Blog for the course offered at Teachers College, Columbia University during Fall 2005

Saturday, October 08, 2005

On Comments

You get what you pay for. One disadvantage of working with free blogging services like Blogger is that there is no way to subscribe to the comments (only authors can be notified by email when there is a new comment, a feature which I urge you to activate if you haven't already).

Having to check each blog to see if there have been any new comments sort of defeats the purpose of RSS aggregators, but unless I force everyone to use a service that allows people to subscribe to an RSS feed for comments (such as Anthony and Michael's blogs), we are stuck.

But there are a couple of things we CAN do. One option is to provide a link at the end of your post to a Quicktopic, a service that lets users subscribe to comment feeds. That's the way Boing Boing used to do it in the old days. Another (better) option is simply to bring back the discussion to your blog, which we are all subscribed to (that's why bloggers spend alot of time blogging about what other bloggers have said, instead of just leaving their thought in the comments section).

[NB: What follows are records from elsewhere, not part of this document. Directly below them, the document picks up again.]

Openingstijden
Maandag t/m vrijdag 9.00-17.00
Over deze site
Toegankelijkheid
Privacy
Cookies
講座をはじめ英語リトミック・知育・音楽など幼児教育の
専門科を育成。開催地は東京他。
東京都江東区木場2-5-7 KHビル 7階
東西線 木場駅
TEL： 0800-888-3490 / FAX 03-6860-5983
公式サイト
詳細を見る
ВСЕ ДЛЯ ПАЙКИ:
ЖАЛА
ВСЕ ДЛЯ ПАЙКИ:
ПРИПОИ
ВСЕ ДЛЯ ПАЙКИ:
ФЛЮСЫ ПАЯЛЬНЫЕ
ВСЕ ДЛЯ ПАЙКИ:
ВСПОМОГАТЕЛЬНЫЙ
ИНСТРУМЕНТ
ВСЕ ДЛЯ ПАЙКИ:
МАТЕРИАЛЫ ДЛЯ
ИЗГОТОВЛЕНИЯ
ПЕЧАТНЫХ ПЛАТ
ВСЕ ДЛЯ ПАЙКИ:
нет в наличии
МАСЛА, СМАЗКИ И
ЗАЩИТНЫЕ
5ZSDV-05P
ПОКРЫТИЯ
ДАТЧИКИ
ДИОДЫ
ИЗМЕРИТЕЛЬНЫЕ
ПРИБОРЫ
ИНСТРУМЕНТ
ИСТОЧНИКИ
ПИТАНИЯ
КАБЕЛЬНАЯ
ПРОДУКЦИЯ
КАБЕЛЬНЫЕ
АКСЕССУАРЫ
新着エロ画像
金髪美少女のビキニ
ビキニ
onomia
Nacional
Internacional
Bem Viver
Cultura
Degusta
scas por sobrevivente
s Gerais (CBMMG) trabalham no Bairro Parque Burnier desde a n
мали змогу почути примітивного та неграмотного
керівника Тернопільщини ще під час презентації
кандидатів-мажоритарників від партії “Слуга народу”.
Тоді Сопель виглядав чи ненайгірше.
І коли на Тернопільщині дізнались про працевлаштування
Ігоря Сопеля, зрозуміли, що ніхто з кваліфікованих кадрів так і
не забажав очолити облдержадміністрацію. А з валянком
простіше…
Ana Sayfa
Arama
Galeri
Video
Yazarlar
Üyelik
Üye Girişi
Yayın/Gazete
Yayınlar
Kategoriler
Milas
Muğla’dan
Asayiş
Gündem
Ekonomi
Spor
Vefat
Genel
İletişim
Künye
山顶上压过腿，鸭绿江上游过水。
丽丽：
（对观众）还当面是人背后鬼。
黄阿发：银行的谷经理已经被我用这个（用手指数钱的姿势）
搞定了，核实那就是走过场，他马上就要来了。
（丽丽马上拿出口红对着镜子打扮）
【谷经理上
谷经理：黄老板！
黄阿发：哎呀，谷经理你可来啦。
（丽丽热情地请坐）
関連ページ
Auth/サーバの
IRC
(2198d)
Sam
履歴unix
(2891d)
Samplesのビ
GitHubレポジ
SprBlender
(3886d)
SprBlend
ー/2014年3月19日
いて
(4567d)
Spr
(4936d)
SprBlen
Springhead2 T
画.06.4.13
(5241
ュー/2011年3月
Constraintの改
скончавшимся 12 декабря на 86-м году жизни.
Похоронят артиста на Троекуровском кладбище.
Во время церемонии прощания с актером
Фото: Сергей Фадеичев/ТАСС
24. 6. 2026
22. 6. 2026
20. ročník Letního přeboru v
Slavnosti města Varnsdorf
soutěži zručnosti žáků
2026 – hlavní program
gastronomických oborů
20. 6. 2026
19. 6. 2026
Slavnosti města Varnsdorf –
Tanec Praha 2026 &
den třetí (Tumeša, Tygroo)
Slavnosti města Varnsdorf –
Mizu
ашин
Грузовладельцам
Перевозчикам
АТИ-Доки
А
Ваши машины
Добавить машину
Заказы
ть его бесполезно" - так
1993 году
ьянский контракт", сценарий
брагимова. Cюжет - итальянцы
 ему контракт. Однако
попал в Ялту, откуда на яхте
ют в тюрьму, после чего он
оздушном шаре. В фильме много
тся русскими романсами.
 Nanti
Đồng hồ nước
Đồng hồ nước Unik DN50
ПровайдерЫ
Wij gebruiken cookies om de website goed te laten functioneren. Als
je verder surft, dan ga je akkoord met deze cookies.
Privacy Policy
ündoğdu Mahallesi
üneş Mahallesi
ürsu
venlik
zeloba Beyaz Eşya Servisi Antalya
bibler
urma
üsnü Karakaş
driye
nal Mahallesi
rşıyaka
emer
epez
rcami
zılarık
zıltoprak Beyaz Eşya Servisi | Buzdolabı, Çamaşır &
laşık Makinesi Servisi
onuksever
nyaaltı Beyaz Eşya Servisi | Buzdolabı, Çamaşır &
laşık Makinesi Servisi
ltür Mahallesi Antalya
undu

For example, my next post will be a review of some of your IE project proposals. Instead of leaving my comments on individual blogs, I thought that this is something all of you would benefit from seeing, so I am blogging it (you could choose to blog a collective review of various proposals, as well).

Sometimes it's appropriate to leave a comment for the author of a post, knowing that they will be notified by email. But when you want to make sure that the rest of the class reads your comment, consider 'kicking it up a notch' and posting it on your own blog!

(It's still a good idea to check the comments on people's blogs once in a while. There are some hidden gems there!)